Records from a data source
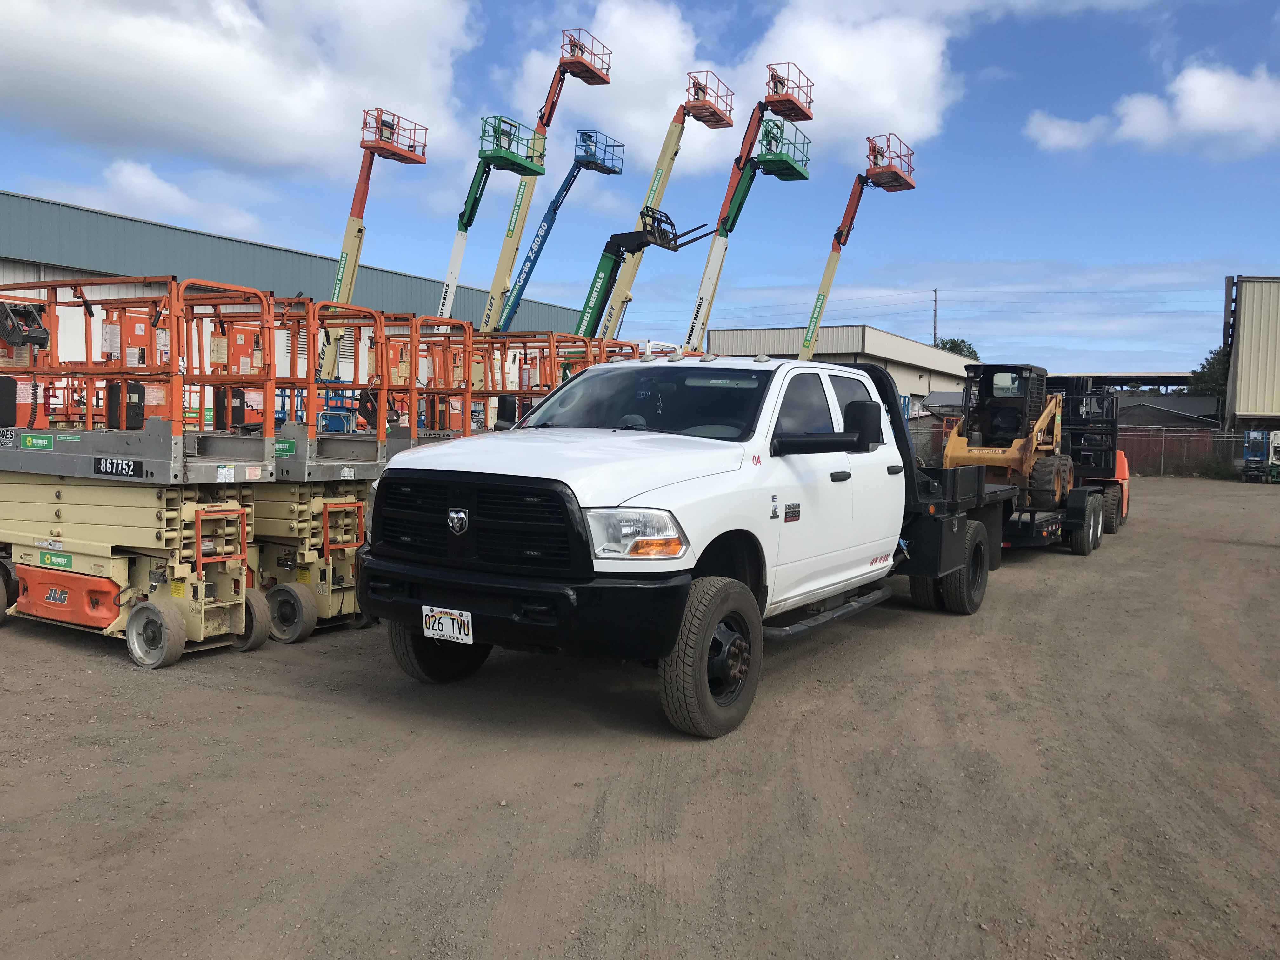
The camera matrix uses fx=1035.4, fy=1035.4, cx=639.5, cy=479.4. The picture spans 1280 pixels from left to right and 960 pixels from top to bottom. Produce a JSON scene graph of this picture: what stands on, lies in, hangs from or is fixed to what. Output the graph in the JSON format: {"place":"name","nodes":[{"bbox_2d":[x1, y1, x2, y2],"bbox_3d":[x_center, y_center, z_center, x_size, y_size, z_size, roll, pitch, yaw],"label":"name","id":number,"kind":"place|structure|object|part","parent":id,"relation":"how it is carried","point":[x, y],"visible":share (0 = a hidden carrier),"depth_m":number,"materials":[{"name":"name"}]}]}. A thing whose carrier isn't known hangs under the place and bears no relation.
{"place":"outdoors","nodes":[
{"label":"outdoors","id":0,"kind":"place"},
{"bbox_2d":[86,157,268,234],"label":"cloud","id":1,"kind":"structure","parent":0,"point":[125,168],"materials":[{"name":"white"}]},
{"bbox_2d":[0,0,484,175],"label":"cloud","id":2,"kind":"structure","parent":0,"point":[165,109],"materials":[{"name":"white"}]},
{"bbox_2d":[0,188,588,415],"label":"warehouse","id":3,"kind":"structure","parent":0,"point":[35,272],"materials":[{"name":"metal"}]},
{"bbox_2d":[0,0,1279,375],"label":"sky","id":4,"kind":"structure","parent":0,"point":[1154,63],"materials":[{"name":"blue"}]},
{"bbox_2d":[0,474,1279,959],"label":"gravel lot","id":5,"kind":"structure","parent":0,"point":[59,657],"materials":[{"name":"brown gravel"}]},
{"bbox_2d":[0,274,284,669],"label":"scissor lift","id":6,"kind":"object","parent":5,"relation":"on","point":[168,611],"visible":0.92,"depth_m":6.91,"materials":[{"name":"beige metal"}]},
{"bbox_2d":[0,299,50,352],"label":"control box","id":7,"kind":"object","parent":6,"relation":"attached to","point":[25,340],"visible":0.91,"depth_m":7.37,"materials":[{"name":"black plastic"}]},
{"bbox_2d":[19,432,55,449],"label":"sign","id":8,"kind":"object","parent":6,"relation":"attached to","point":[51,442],"visible":0.97,"depth_m":6.79,"materials":[{"name":"green plastic"}]},
{"bbox_2d":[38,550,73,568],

[What is being asked] Output each entry above word for word. The pictures stay out.

[Solution to this task]
The camera matrix uses fx=1035.4, fy=1035.4, cx=639.5, cy=479.4. The picture spans 1280 pixels from left to right and 960 pixels from top to bottom. Produce a JSON scene graph of this picture: what stands on, lies in, hangs from or is fixed to what. Output the graph in the JSON format: {"place":"name","nodes":[{"bbox_2d":[x1, y1, x2, y2],"bbox_3d":[x_center, y_center, z_center, x_size, y_size, z_size, roll, pitch, yaw],"label":"name","id":number,"kind":"place|structure|object|part","parent":id,"relation":"how it is carried","point":[x, y],"visible":share (0 = a hidden carrier),"depth_m":number,"materials":[{"name":"name"}]}]}. A thing whose carrier isn't known hangs under the place and bears no relation.
{"place":"outdoors","nodes":[
{"label":"outdoors","id":0,"kind":"place"},
{"bbox_2d":[86,157,268,234],"label":"cloud","id":1,"kind":"structure","parent":0,"point":[125,168],"materials":[{"name":"white"}]},
{"bbox_2d":[0,0,484,175],"label":"cloud","id":2,"kind":"structure","parent":0,"point":[165,109],"materials":[{"name":"white"}]},
{"bbox_2d":[0,188,588,415],"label":"warehouse","id":3,"kind":"structure","parent":0,"point":[35,272],"materials":[{"name":"metal"}]},
{"bbox_2d":[0,0,1279,375],"label":"sky","id":4,"kind":"structure","parent":0,"point":[1154,63],"materials":[{"name":"blue"}]},
{"bbox_2d":[0,474,1279,959],"label":"gravel lot","id":5,"kind":"structure","parent":0,"point":[59,657],"materials":[{"name":"brown gravel"}]},
{"bbox_2d":[0,274,284,669],"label":"scissor lift","id":6,"kind":"object","parent":5,"relation":"on","point":[168,611],"visible":0.92,"depth_m":6.91,"materials":[{"name":"beige metal"}]},
{"bbox_2d":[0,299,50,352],"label":"control box","id":7,"kind":"object","parent":6,"relation":"attached to","point":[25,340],"visible":0.91,"depth_m":7.37,"materials":[{"name":"black plastic"}]},
{"bbox_2d":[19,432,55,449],"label":"sign","id":8,"kind":"object","parent":6,"relation":"attached to","point":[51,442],"visible":0.97,"depth_m":6.79,"materials":[{"name":"green plastic"}]},
{"bbox_2d":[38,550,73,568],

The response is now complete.